THE PROBLEM – All of the data goes into your copy exactly as written. Images do not.

DATA SHOWN –
------------------------------------
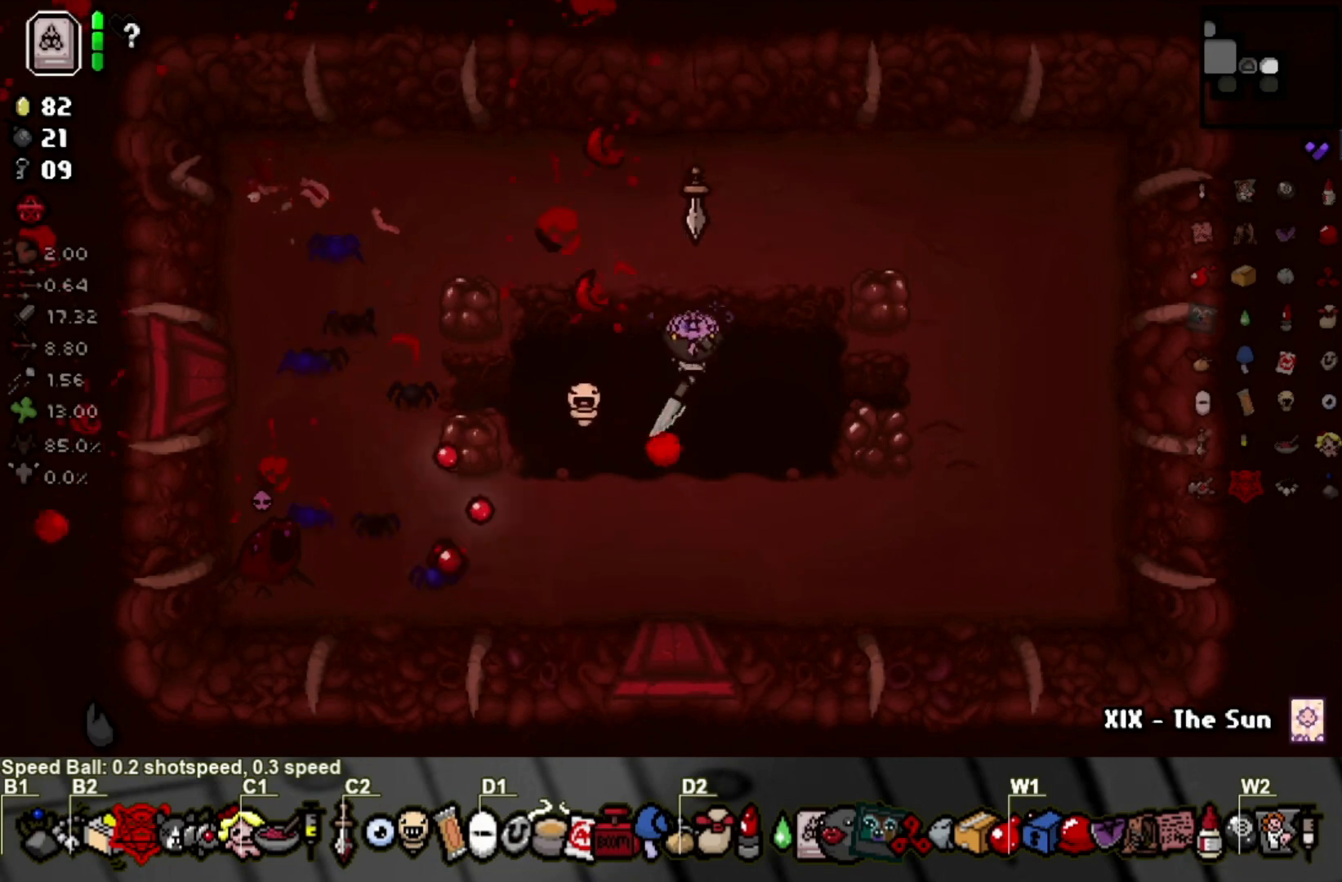
{"buttons": [], "left_stick": "center", "right_stick": "right", "events": [[100, "left_stick", "up-left"], [100, "right_stick", "right"], [267, "left_stick", "center"], [400, "left_stick", "left"], [500, "left_stick", "center"]]}
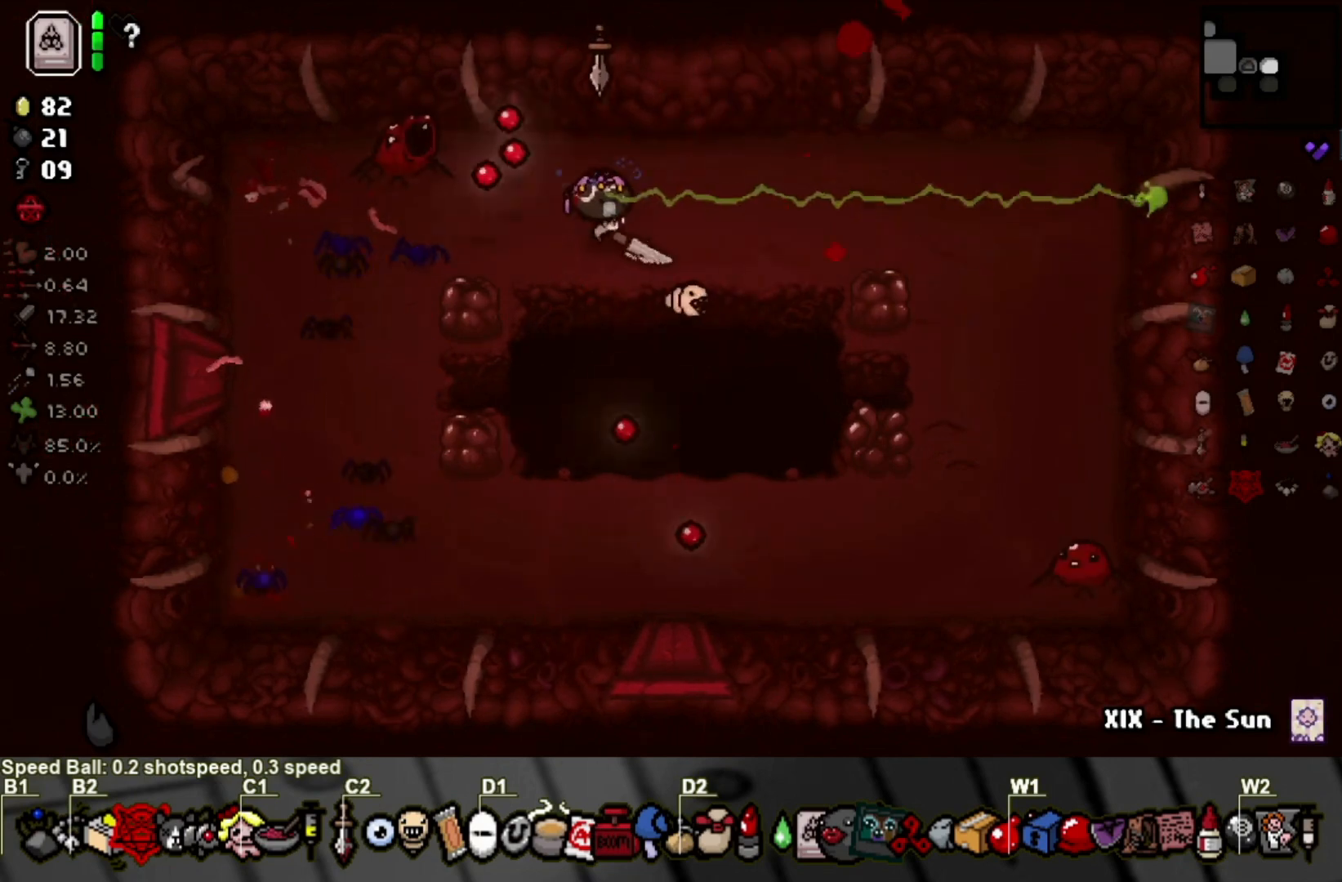
{"buttons": [], "left_stick": "down-right", "right_stick": "up", "events": [[34, "left_stick", "down-right"], [134, "right_stick", "up"]]}
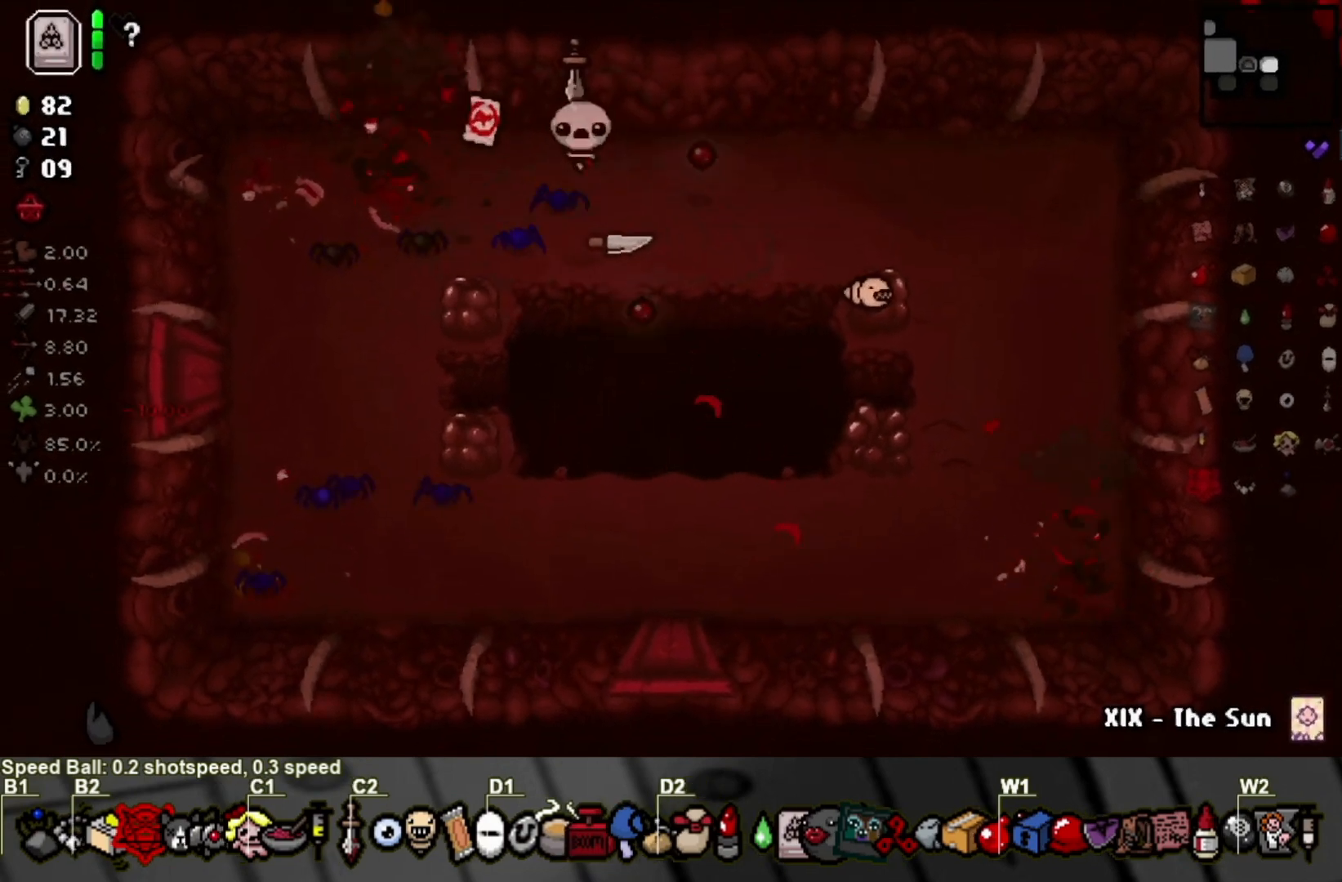
{"buttons": [], "left_stick": "center", "right_stick": "center", "events": [[33, "right_stick", "center"], [67, "left_stick", "left"], [233, "left_stick", "center"]]}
------------------------------------
FINAL ANSWER –
{"buttons": [], "left_stick": "center", "right_stick": "right", "events": [[100, "left_stick", "up-left"], [100, "right_stick", "right"], [267, "left_stick", "center"], [400, "left_stick", "left"], [500, "left_stick", "center"]]}
{"buttons": [], "left_stick": "down-right", "right_stick": "up", "events": [[34, "left_stick", "down-right"], [134, "right_stick", "up"]]}
{"buttons": [], "left_stick": "center", "right_stick": "center", "events": [[33, "right_stick", "center"], [67, "left_stick", "left"], [233, "left_stick", "center"]]}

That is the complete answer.